Kershaw gave him a quick glance. Then he smiled and said easily, ‘Miss Austen knew what she was talking about, didn’t she?’ Archery was overcome. He went into the room and held out his hand to the woman who had got up from an armchair.
‘My wife. This is Mr Archery, Renee.’
‘How do you do?’
Irene Kershaw said nothing, but holding out her hand, smiled a tight bright smile. Her face was Tess’s face as it would be when time had hardened it and finished it. In her youth she had been blonde. Now her hair, evidently set that day and perhaps in his honour, was dyed a dull leaf-brown and arranged in unreal feathery wisps about her forehead and ears.
‘Sit down, Mr Archery,’ said Kershaw. ‘We won’t keep you a minute for your tea. Kettle’s on, isn’t it, Renee?’
Archery sat in an armchair by the window. Kershaw’s garden was full of experimental rose pergolas, eruptions of rockery and stone sporting geraniums. He gave the room a quick glance, noting at once its cleanliness and the enormous mass of things which had to be kept clean. Books abounded, Readers’ Digests, encyclopaedias, dictionaries, works on astronomy, deep sea fishing, European history. There was a tank of tropical fish on a corner table, several model aircraft on the mantelpiece; stacks of sheet music covered the grand piano, and on an easel was a half-finished, rather charming, portrait in oils of a young girl. It was a large room, conventionally furnished with Wilton carpet and chintz covers, but it expressed the personality of the master of the house.
‘We’ve had the pleasure of meeting your Charlie,’ said Kershaw. ‘A nice unassuming boy. I liked him.’ Charlie! Archery sat very still, trying not to feel affronted. Charles’s eligibility, after all, was not in question.
Quite suddenly Renee Kershaw spoke. ‘We all like him,’ she said. Her accent was just the same as Wexford’s. ‘But I’m sure I don’t know how they plan to manage, what with everything being such an awful price – the cost of living, you know – and Charles not having a job in line …’ Archery felt amazement. Was she really concerned with this trivia? He began to wonder how he would broach the subject that had brought him to Purley. ‘I mean where will they live?’ Mrs Kershaw asked primly. ‘They’re just babies really. I mean, you’ve got to have a home of your own, haven’t you? You’ve got to get a mortgage and …’
‘I think I can hear the kettle, Renee,’ said her husband.
She got up, holding her skirt modestly down to cover her knees.

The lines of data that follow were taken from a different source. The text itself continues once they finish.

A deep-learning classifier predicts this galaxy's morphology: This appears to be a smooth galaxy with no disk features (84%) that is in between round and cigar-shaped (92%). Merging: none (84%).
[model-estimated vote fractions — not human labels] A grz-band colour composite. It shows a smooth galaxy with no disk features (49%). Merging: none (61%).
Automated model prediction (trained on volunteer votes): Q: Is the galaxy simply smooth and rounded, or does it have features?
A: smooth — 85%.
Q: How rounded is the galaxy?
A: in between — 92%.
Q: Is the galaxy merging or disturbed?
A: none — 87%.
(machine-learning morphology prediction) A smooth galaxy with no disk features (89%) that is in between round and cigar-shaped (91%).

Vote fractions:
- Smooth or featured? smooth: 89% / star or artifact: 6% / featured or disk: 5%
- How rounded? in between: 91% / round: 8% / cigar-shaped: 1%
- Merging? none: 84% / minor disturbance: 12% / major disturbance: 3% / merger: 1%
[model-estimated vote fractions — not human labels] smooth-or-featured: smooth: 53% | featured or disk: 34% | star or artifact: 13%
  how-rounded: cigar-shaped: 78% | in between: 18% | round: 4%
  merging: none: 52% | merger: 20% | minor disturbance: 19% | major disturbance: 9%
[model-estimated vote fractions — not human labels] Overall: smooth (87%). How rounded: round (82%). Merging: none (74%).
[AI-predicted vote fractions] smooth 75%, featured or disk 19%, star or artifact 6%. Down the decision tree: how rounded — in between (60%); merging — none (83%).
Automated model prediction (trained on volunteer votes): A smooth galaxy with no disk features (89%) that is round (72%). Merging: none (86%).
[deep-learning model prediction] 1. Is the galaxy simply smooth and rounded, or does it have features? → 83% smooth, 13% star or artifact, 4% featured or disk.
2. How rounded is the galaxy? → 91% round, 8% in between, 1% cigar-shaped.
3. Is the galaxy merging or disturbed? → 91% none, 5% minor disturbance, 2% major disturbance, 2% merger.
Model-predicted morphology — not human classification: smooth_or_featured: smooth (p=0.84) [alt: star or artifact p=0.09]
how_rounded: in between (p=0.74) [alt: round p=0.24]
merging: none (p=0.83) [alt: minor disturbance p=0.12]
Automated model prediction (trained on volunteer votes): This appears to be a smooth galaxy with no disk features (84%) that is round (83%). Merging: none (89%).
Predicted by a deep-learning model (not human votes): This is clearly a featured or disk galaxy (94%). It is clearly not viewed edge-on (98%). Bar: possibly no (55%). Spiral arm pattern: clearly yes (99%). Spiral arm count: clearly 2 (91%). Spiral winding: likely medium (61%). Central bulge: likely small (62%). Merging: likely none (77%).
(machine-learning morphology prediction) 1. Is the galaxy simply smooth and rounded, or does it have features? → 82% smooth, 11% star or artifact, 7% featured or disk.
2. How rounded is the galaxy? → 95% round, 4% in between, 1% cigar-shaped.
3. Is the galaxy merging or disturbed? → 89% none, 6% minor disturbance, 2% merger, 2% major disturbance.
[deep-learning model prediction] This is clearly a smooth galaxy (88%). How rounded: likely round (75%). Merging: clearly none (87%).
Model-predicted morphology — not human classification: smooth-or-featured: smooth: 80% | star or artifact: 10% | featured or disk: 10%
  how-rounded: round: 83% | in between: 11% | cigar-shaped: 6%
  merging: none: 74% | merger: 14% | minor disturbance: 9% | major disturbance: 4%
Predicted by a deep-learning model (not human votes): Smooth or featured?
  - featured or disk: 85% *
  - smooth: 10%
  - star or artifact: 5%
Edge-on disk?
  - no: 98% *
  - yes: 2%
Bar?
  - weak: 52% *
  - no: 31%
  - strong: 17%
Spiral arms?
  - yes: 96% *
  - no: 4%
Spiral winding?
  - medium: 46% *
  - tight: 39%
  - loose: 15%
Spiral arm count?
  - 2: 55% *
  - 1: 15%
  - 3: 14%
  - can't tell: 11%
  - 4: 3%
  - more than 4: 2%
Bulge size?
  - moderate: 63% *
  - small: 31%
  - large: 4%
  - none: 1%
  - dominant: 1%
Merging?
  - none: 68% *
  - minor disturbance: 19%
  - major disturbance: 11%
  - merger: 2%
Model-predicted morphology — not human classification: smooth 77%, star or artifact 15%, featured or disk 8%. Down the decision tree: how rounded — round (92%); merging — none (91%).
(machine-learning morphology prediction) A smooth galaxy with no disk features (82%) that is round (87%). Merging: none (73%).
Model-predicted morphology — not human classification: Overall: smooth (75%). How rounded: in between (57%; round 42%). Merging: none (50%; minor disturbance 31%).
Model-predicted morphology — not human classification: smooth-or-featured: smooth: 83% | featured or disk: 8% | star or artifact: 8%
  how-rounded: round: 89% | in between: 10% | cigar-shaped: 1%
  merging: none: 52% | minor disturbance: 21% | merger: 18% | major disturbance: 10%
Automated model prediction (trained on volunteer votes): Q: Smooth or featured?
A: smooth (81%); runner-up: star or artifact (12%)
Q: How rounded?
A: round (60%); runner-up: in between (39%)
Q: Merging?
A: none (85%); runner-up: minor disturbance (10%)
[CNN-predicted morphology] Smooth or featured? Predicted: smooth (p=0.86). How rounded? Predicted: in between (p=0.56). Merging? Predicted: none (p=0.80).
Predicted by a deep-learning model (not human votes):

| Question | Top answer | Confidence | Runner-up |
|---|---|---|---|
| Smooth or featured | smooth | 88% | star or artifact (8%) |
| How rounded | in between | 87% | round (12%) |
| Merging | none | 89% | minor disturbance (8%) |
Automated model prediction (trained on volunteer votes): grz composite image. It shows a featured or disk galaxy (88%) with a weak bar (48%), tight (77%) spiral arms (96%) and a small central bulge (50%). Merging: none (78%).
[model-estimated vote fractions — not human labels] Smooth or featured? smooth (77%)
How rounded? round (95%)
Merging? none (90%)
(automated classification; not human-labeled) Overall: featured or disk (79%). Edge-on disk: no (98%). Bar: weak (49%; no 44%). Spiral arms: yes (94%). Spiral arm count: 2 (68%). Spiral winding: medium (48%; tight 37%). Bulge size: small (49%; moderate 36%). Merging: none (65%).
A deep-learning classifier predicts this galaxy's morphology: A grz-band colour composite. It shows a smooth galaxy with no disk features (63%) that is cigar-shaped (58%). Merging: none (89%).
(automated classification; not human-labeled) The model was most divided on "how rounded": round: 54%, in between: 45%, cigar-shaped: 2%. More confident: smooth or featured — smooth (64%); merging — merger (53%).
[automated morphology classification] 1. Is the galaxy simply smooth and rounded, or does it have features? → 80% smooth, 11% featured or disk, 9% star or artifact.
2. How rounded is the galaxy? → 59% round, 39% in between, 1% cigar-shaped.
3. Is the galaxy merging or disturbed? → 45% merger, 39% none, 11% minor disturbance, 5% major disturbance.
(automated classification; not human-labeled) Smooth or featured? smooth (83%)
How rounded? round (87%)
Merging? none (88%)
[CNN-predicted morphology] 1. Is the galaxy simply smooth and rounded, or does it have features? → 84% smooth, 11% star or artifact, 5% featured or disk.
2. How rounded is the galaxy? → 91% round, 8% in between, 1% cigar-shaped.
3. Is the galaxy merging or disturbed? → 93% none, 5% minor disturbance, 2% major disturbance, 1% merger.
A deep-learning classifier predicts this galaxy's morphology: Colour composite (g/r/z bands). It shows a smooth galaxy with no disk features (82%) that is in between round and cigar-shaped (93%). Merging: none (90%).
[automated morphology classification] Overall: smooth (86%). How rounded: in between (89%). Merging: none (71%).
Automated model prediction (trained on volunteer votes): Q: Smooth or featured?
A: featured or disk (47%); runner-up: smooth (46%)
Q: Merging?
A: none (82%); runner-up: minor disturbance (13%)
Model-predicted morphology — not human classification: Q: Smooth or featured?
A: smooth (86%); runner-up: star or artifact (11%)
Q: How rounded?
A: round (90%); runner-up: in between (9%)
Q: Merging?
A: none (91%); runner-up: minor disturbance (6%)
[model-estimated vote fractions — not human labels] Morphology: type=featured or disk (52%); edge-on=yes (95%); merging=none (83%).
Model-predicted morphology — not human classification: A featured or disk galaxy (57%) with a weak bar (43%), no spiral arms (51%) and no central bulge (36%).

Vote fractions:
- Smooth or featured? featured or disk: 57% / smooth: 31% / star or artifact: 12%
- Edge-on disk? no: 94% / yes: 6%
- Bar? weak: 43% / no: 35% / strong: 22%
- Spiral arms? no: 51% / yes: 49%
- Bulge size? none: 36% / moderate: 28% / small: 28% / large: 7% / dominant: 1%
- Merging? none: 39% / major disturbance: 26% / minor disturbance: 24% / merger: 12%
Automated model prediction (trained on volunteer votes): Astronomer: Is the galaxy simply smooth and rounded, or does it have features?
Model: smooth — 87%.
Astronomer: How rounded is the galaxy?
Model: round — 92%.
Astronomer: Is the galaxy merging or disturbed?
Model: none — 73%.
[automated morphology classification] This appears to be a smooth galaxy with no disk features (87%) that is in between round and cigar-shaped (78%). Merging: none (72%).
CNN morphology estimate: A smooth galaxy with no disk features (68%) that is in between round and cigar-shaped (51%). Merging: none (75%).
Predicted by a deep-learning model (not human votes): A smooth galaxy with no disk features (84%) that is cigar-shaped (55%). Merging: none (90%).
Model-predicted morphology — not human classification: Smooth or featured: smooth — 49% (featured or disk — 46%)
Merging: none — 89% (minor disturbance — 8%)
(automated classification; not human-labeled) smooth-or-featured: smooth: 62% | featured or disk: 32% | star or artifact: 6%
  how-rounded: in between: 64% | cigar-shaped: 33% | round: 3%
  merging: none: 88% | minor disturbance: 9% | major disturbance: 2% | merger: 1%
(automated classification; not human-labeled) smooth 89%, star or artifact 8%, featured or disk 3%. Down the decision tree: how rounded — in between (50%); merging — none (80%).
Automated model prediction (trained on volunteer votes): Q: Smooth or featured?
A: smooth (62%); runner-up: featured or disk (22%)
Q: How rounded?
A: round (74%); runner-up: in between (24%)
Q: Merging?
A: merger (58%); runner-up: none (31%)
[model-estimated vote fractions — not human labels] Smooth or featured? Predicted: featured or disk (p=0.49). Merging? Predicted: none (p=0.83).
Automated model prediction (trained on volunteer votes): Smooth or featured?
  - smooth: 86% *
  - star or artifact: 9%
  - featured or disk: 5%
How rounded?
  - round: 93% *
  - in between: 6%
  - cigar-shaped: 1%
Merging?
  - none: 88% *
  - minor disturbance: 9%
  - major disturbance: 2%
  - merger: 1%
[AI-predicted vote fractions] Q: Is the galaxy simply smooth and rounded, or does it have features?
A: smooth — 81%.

It was a very suburban skirt of some permanently pleated material banded in muted blue and heather pink and of dead sexless respectability. With it she wore a short-sleeved pink jumper and around her neck a single string of cultured pearls. If cultured meant tended and nurtured, Archery thought he had never seen such obviously cultured pearls. Each night, he was sure, they were wrapped in tissue and put away in the dark. Mrs Kershaw smelt of talcum powder, some of which lingered in the lines of her neck.
‘I don’t think we’ve got to the mortgage stage yet,’ said Kershaw when she had gone. Archery gave a wry smile. ‘Believe me, Mr Archery, I know you haven’t come here just for an in-laws’ get-together over the tea cups.’
‘I’m finding it more awkward than I thought possible.’
Kershaw chuckled. ‘I daresay. I can’t tell you anything about Tess’s father that isn’t common knowledge, that wasn’t in the papers at the time. You know that?’
‘But her mother?’
‘You can try. At times like this women see things through a cloud of orange blossom. She’s never been very keen on Tess being an educated woman. She wants to see her married and she’ll do her best to see nothing stands in her way.’
‘And you, what do you want?’
‘Me? Oh, I want to see her happy. Happiness doesn’t necessarily begin at the altar.’ Suddenly he was brisk and forthright. ‘Frankly, Mr Archery, I’m not sure if she can be happy with a man who suspects her of homicidal tendencies before she’s even engaged to him.’
‘It isn’t like that!’ Archery hadn’t expected the other man to put him on the defensive. ‘Your stepdaughter is perfect in my son’s eyes. I’m making the inquiries, Mr Kershaw. My son knows that, he wants it for Tess’s sake, but he doesn’t even know I’m here. Put yourself in my position …’
‘But I was in your position. Tess was only six when I married her mother.’ He looked quickly at the door, then leaned closer to Archery. ‘D’you think I didn’t watch her, look out for the disturbance to show itself? When my own daughter was born Tess was very jealous. She resented the baby and one day I found her leaning over Jill’s pram striking her on the head with a celluloid toy. Luckily, it was a celluloid toy.’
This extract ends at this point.